Quali sono quindi le competenze necessarie per fare heritage management?

Prima di tutto è importante dire che sono competenze in costante evoluzione. È fondamentale avere una formazione e una metodologia provata, ma non bisogna dimenticare che stiamo parlando di archivi di prodotto moda, settore innovativo che, spesso e volentieri, anticipa i tempi. Direi che le fondamentali sono tre: cultura della moda, aggiornamento sulle tecnologie e competenze nei linguaggi della comunicazione. Chi si occupa di selezionare i materiali da conservare deve conoscere la storia e la cultura di questo settore, che non è costume ma è moda e ha uno stretto legame con tutta la parte industriale. Questo permetterà a chi si occupa di heritage management di essere in grado di selezionare capi importanti non solo dal punto di vista stilistico ma anche in quanto testimonianza dello sviluppo tecnologico, di ricerca dell’azienda.
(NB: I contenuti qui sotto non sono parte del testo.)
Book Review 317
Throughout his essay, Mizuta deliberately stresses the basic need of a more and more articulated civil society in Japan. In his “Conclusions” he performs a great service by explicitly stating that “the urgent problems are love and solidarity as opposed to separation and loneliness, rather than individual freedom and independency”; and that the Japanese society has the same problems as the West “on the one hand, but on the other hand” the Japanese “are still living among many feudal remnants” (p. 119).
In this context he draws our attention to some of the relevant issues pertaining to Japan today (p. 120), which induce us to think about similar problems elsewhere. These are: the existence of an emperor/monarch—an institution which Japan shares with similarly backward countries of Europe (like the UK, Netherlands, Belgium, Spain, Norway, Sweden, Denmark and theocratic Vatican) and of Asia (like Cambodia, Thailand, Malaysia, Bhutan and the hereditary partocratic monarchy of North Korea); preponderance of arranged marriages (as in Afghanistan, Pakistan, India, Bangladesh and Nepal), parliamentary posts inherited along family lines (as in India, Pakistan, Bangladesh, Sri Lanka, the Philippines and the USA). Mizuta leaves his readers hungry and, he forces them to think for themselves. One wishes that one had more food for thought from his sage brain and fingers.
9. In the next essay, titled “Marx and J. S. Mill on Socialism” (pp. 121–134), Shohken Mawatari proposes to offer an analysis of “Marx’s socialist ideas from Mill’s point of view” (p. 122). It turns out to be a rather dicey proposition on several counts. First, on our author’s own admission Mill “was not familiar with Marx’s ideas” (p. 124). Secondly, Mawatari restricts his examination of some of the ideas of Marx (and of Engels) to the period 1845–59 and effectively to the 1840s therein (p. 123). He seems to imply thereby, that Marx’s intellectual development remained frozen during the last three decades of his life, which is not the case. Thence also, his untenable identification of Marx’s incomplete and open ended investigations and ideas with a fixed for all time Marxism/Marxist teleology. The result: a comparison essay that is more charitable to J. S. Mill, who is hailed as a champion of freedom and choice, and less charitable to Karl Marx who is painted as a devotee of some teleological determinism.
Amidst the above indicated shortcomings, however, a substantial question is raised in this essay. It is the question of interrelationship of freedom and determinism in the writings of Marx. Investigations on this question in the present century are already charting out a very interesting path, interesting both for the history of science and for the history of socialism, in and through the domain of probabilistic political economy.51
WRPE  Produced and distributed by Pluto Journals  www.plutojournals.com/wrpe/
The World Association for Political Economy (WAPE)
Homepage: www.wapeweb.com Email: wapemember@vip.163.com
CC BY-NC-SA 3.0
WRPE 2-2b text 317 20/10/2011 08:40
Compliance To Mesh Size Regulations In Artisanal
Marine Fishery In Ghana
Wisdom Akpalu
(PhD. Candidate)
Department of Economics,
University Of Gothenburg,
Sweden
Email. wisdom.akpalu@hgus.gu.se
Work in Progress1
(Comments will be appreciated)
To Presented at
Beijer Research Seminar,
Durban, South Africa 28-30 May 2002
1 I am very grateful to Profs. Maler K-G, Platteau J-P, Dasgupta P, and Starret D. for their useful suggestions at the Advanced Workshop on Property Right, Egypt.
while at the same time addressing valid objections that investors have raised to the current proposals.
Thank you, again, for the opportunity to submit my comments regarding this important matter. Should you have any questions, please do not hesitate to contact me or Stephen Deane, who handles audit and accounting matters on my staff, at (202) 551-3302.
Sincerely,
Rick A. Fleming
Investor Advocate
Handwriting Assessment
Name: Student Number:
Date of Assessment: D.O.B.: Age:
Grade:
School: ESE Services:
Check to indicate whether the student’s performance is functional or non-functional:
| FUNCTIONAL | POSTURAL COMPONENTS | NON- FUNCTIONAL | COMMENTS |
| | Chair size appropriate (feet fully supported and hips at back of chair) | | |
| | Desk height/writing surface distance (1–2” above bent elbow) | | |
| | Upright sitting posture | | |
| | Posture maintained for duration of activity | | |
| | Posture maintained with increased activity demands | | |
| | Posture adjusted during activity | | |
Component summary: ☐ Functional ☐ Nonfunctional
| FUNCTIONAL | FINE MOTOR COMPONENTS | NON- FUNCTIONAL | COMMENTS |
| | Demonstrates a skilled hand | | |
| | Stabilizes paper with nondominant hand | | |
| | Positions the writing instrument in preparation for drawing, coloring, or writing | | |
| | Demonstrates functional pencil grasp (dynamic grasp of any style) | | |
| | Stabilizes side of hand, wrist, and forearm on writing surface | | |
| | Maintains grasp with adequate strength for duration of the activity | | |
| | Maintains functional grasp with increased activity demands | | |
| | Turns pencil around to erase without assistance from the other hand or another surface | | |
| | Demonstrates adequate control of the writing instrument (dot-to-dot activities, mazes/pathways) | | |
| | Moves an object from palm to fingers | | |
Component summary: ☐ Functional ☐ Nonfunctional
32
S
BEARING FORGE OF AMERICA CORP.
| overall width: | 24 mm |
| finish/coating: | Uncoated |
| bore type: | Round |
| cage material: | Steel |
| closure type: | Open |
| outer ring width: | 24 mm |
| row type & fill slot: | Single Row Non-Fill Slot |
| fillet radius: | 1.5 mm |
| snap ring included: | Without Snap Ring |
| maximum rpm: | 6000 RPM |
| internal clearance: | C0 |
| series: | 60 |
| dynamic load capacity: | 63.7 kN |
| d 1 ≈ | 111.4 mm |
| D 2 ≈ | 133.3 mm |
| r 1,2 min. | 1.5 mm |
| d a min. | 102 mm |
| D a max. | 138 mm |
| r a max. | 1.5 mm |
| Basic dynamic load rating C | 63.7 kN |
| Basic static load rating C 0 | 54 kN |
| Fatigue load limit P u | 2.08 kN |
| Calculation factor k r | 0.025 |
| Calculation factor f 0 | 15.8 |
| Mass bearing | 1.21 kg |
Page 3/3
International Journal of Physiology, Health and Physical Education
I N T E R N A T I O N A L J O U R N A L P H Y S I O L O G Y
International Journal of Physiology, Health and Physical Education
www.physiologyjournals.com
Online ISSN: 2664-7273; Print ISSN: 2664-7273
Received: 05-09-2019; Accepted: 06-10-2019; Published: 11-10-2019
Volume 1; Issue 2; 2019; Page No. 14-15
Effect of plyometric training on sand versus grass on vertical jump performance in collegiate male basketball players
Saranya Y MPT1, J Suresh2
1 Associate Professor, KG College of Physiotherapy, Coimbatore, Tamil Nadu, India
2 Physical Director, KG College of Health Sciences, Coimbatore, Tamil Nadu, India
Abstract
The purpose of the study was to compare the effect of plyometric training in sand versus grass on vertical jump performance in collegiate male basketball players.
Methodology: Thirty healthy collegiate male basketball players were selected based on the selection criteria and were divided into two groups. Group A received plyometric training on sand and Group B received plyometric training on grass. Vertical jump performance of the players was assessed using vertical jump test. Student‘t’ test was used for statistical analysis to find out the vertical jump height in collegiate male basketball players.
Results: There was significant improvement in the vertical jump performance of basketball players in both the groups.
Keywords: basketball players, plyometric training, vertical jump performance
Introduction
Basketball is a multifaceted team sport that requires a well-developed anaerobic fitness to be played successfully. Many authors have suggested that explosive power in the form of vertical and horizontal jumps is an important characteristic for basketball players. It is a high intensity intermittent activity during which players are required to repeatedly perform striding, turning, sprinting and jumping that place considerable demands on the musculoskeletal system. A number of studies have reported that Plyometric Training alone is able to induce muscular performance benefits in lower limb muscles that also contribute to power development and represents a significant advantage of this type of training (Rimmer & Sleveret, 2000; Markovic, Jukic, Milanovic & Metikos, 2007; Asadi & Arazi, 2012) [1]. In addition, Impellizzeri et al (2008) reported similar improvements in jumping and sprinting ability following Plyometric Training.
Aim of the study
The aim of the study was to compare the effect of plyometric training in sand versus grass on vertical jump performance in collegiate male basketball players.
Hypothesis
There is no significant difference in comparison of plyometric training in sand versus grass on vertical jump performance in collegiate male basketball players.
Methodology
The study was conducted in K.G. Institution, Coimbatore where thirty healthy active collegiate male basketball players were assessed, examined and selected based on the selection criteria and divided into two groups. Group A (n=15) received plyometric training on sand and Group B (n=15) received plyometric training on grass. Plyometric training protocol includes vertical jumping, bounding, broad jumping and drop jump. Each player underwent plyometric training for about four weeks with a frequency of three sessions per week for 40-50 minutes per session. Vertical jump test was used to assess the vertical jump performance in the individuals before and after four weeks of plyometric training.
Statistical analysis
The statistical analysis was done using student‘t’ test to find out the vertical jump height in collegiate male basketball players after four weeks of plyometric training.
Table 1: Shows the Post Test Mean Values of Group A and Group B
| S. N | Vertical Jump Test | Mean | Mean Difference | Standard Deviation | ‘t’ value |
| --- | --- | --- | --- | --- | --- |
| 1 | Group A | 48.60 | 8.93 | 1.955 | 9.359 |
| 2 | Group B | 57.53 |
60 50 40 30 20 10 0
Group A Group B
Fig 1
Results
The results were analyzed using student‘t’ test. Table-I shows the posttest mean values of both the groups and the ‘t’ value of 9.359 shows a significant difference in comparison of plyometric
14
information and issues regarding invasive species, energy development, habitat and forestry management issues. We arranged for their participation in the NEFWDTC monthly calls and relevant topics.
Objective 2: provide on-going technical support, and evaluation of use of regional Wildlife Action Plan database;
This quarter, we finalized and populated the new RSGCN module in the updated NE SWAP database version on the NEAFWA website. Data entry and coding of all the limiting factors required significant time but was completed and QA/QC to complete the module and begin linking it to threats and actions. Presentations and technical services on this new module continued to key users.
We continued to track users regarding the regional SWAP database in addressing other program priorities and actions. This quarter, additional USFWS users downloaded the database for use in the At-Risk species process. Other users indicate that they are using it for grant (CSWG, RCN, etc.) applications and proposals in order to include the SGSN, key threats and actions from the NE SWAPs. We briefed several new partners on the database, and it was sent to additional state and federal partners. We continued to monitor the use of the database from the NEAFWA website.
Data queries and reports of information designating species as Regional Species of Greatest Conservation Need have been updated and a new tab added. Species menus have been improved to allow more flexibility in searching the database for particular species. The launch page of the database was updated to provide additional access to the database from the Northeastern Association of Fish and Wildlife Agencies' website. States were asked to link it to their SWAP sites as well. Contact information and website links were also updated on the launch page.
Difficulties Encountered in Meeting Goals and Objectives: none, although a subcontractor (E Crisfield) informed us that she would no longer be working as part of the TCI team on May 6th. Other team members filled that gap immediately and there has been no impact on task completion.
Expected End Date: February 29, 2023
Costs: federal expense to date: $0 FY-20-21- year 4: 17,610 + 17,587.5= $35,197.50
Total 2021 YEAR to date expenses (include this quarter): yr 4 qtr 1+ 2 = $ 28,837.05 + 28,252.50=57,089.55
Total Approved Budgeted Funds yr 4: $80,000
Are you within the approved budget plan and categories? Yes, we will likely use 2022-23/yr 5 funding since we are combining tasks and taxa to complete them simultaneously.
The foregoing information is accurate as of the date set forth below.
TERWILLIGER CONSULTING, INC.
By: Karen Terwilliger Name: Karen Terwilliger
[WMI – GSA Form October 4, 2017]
Un altro aspetto fondamentale, dicevamo, è l’attenzione all’evoluzione tecnologica: oggi serve essere aggiornati su metodi di catalogazione, di ripresa fotografica, di digitalizzazione e su tutti i mezzi di conservazione digitale. Questo aspetto è diventato particolarmente rilevante dal 2004, quando questo mondo si è spostato dal fisico al digitale e tantissime realtà con uno storico di più di 40 anni hanno affrontato problemi completamente diversi di conservazione, riproduzione, copyright ecc…

Infine, la comunicazione, oggi diventata fondamentale nella gestione di un heritage department, non solo intesa verso l’esterno ma anche e, soprattutto, verso l’interno. Il fatto di avere un archivio, un tesoro da cui attingere, è una risorsa preziosa che va condivisa con chi lavora all’interno dell’azienda perché possa conoscere i processi, la storia ed essere orgoglioso di far parte di un gruppo. Non a caso recentemente molti brand hanno ripensato i propri heritage department trasformandoli in un importante strumento di comunicazione dei valori culturali/sociali oltre che estetico/formali del Brand.

Nella progettazione degli spazi i brand hanno tenuto conto di questo cambiamento riformulandoli non più come semplici spazi di conservazione ma come spazi multifunzionali. L’archivio dunque come laboratorio di ricerca, di lavoro, di formazione interna ed esterna, ma soprattutto di comunicazione e di rappresentazione dei valori del Brand.

Quali sono quindi gli aspetti che non possono essere trascurati per fare questo lavoro?

Credo sia importante stabilire sempre con il proprio committente – che sia un’azienda, un museo o una fondazione – degli obiettivi chiari e condivisi. Anche in progetti che oggi possono definirsi esempi di best practice come l’archivio di Dior ci sono state varie fasi di evoluzione del progetto: una volta identificati gli aspetti che l’azienda intendeva valorizzare è nato un progetto di comunicazione fortissimo, oltre che un luogo da cui attingere per la creatività.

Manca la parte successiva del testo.